工作內容
Architecture and Reference Designs
• Own ZB reference architectures for liquid-cooled AI data centers, including direct-to-chip and hybrid approaches, and provide clear decision frameworks for when each architecture is appropriate.
• Define rack-level and row-level cooling topology (CDUs, manifolds, supply and return routing, redundancy philosophy) and produce buildable specifications.
• Partner with electrical engineering counterparts to define end-to-end power architecture (medium voltage interface where applicable, transformers, switchgear, UPS, PDUs, busway, grounding, and redundancy).
• Translate AI workload and GPU platform requirements into thermal and electrical design targets, including transient behavior, ramp profiles, and failure modes.

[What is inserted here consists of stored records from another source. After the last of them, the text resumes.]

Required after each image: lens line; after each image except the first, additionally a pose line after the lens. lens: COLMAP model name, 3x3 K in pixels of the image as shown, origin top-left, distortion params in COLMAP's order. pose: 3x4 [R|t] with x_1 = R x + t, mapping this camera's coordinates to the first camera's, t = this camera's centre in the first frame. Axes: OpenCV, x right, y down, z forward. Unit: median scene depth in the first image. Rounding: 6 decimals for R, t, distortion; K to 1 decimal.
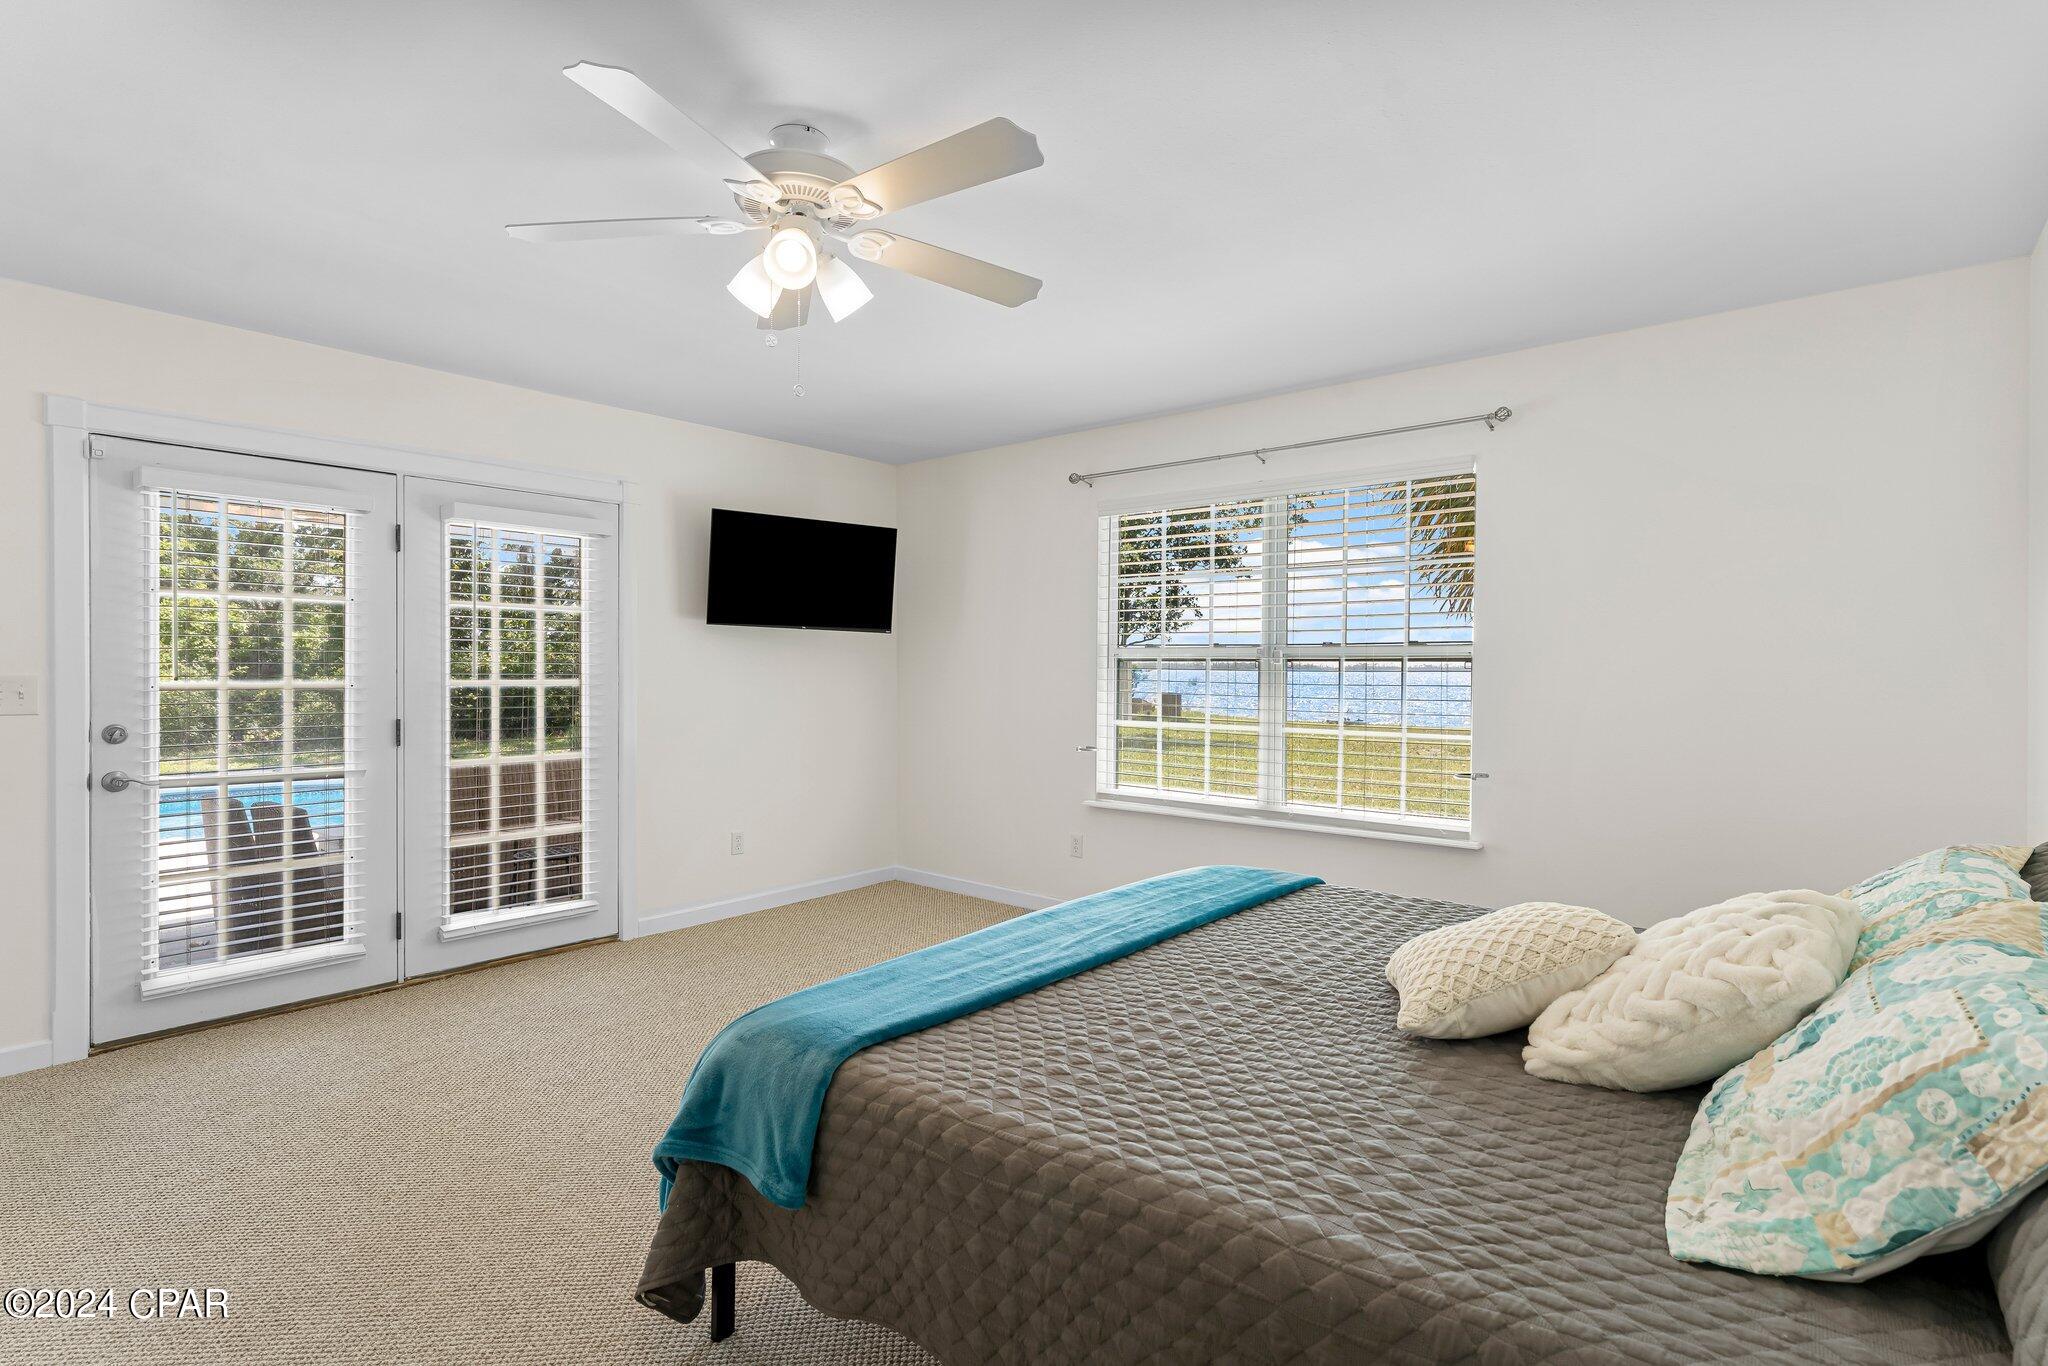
lens RADIAL K [[981.2, 0, 1013.0], [0, 981.2, 677.3], [0, 0, 1]] dist [0.000192, 0.000099]
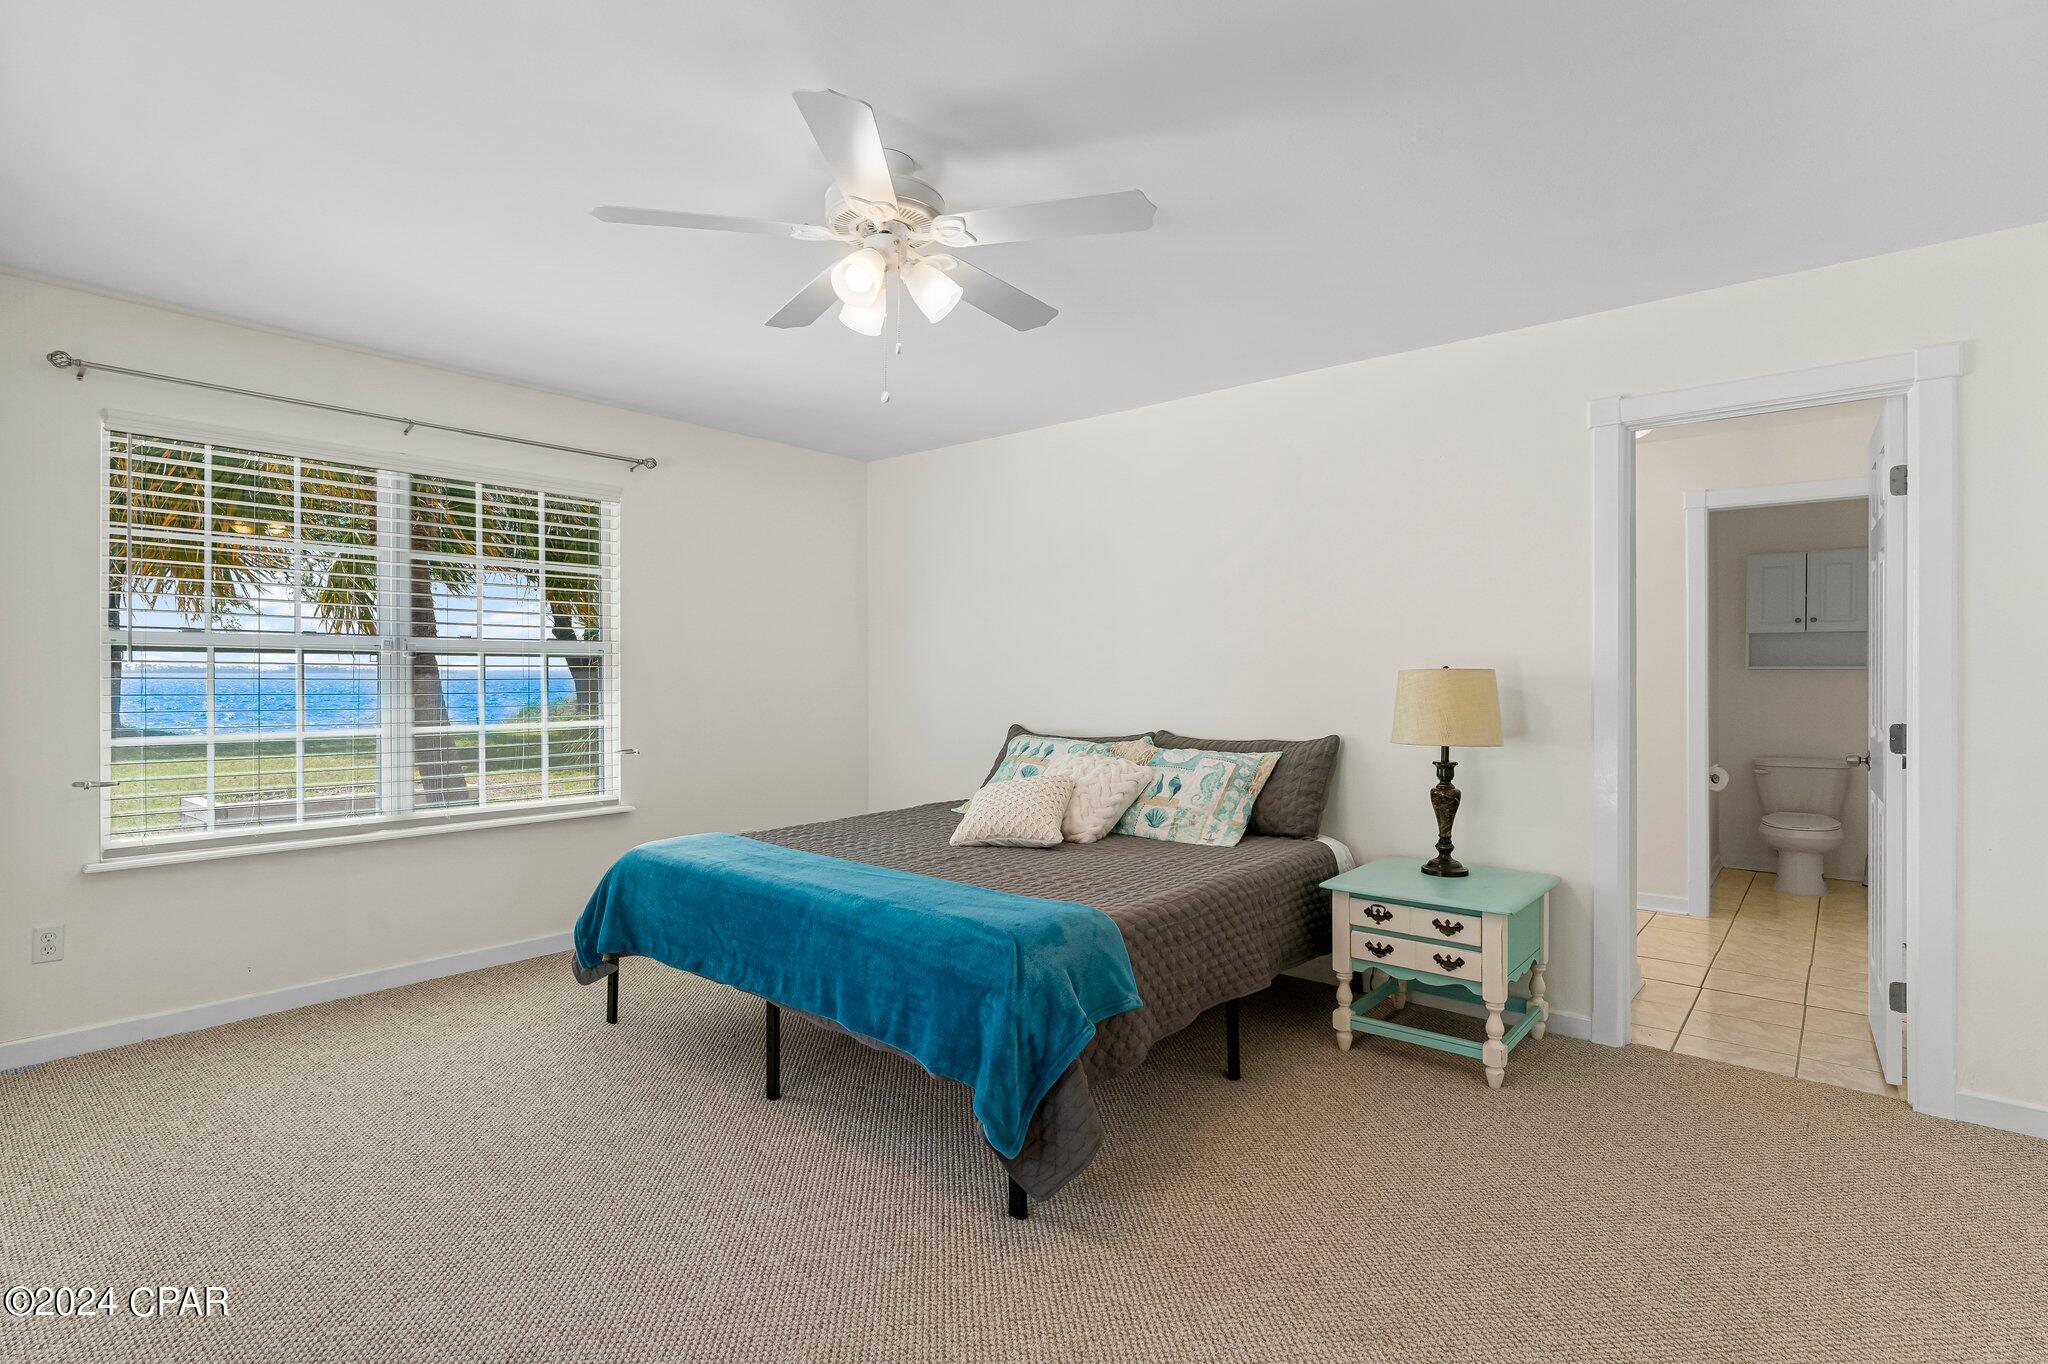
lens RADIAL K [[981.2, 0, 1013.0], [0, 981.2, 676.3], [0, 0, 1]] dist [0.000192, 0.000099]
pose [[-0.009601, -0.006966, 0.999930, -0.285256], [0.005952, 0.999958, 0.007023, 0.000110], [-0.999936, 0.006019, -0.009559, 0.195323]]
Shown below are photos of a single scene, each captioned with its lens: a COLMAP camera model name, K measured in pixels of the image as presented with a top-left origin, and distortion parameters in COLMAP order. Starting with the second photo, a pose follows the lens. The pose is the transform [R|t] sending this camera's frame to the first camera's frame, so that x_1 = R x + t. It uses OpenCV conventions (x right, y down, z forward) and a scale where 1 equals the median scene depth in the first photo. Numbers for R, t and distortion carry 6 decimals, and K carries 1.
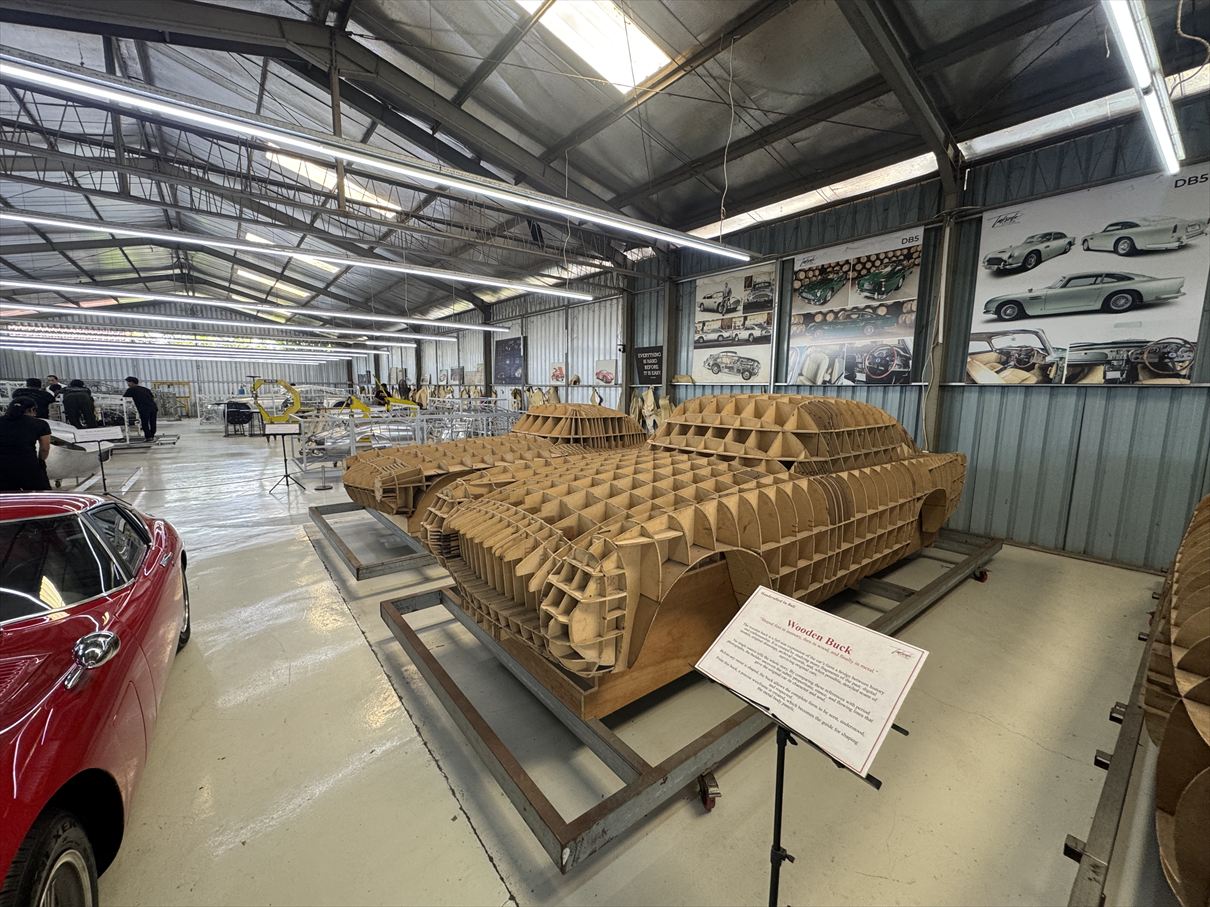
lens RADIAL K [[481.0, 0, 607.5], [0, 481.0, 450.4], [0, 0, 1]] dist [-0.000281, 0.000016]
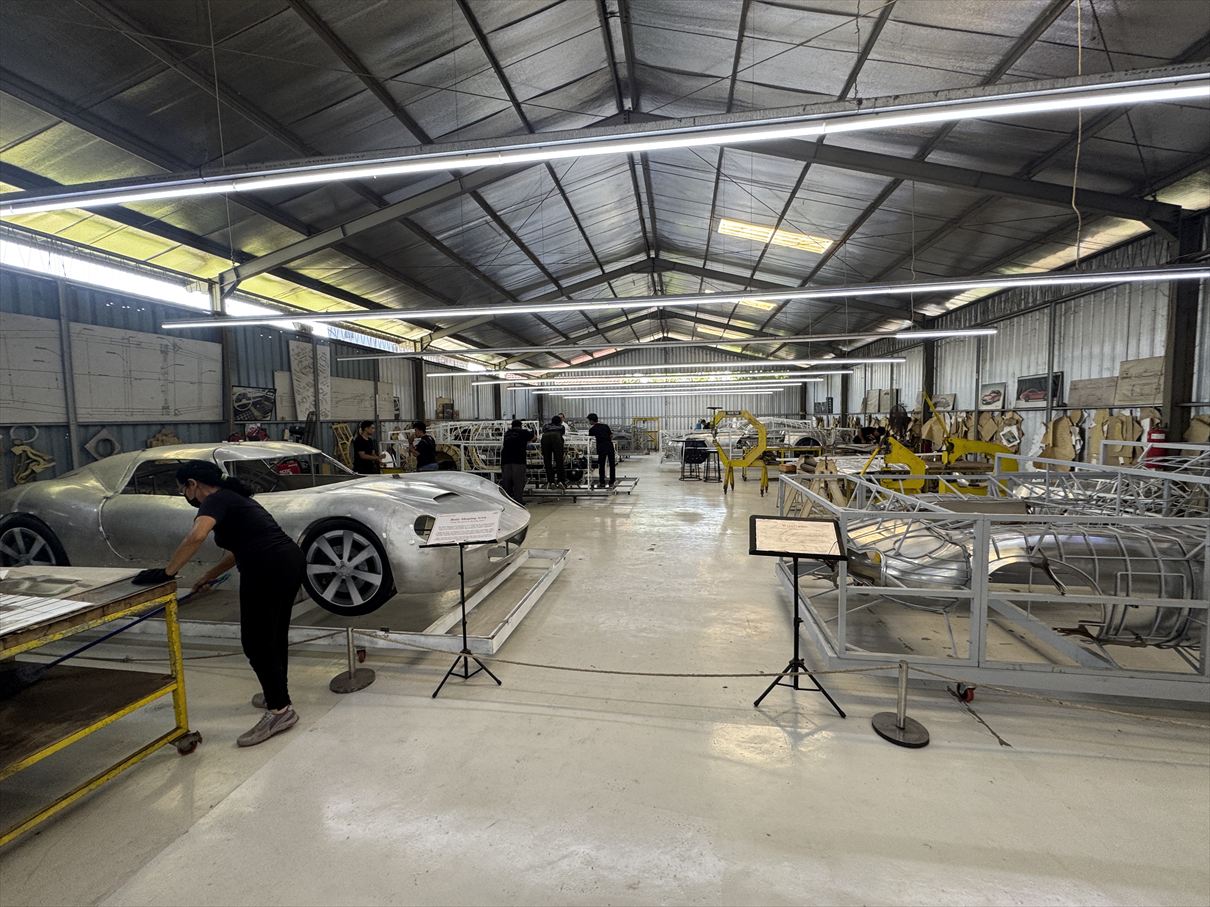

Engineering Validation and Testing
• Develop test plans for cooling loop performance, leak integrity, pressure and flow stability, and heat rejection efficiency under representative AI loads.
• Define acceptance criteria for component suppliers and system integrators, including FAT and SAT procedures, instrumentation requirements, and documentation standards.
• Establish reliability and maintainability standards: isolation valves, bypass loops, drain and fill procedures, service clearances, and spare strategy.
• Create incident playbooks for thermal excursions, pump failures, flow alarms, and power events. Ensure procedures are realistic and operator-friendly.
Deployment, Commissioning, and Operations Support
• Support commissioning and handover for deployments. Validate that thermal and electrical systems meet design intent before scaling workloads.
• Troubleshoot cross-discipline issues: hot spots, uneven flow distribution, unstable differential pressure, air entrainment, sensor drift, and control loop tuning.
• Work with operations teams to define preventive maintenance schedules, calibration routines, water quality management, and filter strategy to protect IT equipment.
• Build operational dashboards and telemetry requirements in partnership with software teams to ensure early detection and fast root-cause analysis.
Vendor Management and Cost-Performance Optimization
• Evaluate suppliers on performance, reliability, lead time, serviceability, and total cost of ownership. Maintain an approved vendor list and qualification criteria.
• Negotiate and enforce engineering deliverables: drawings, BOM transparency, testing evidence, warranty terms, and service response SLAs.
• Drive cost and efficiency improvements through design simplification, standardization, and repeatable modules without compromising uptime and safety.
• Ensure compliance with relevant standards and good practices for data centers and liquid cooling systems, including safety, labeling, and documentation.
Documentation and Knowledge Building
• Produce clear, version-controlled engineering documentation: specifications, one-line diagrams, P&IDs, commissioning checklists, and SOPs.
• Train internal teams and partners on ZB standards, including installation best practices and common failure modes.
• Contribute to ZB’s customer-facing technical collateral where appropriate, ensuring accuracy and credibility.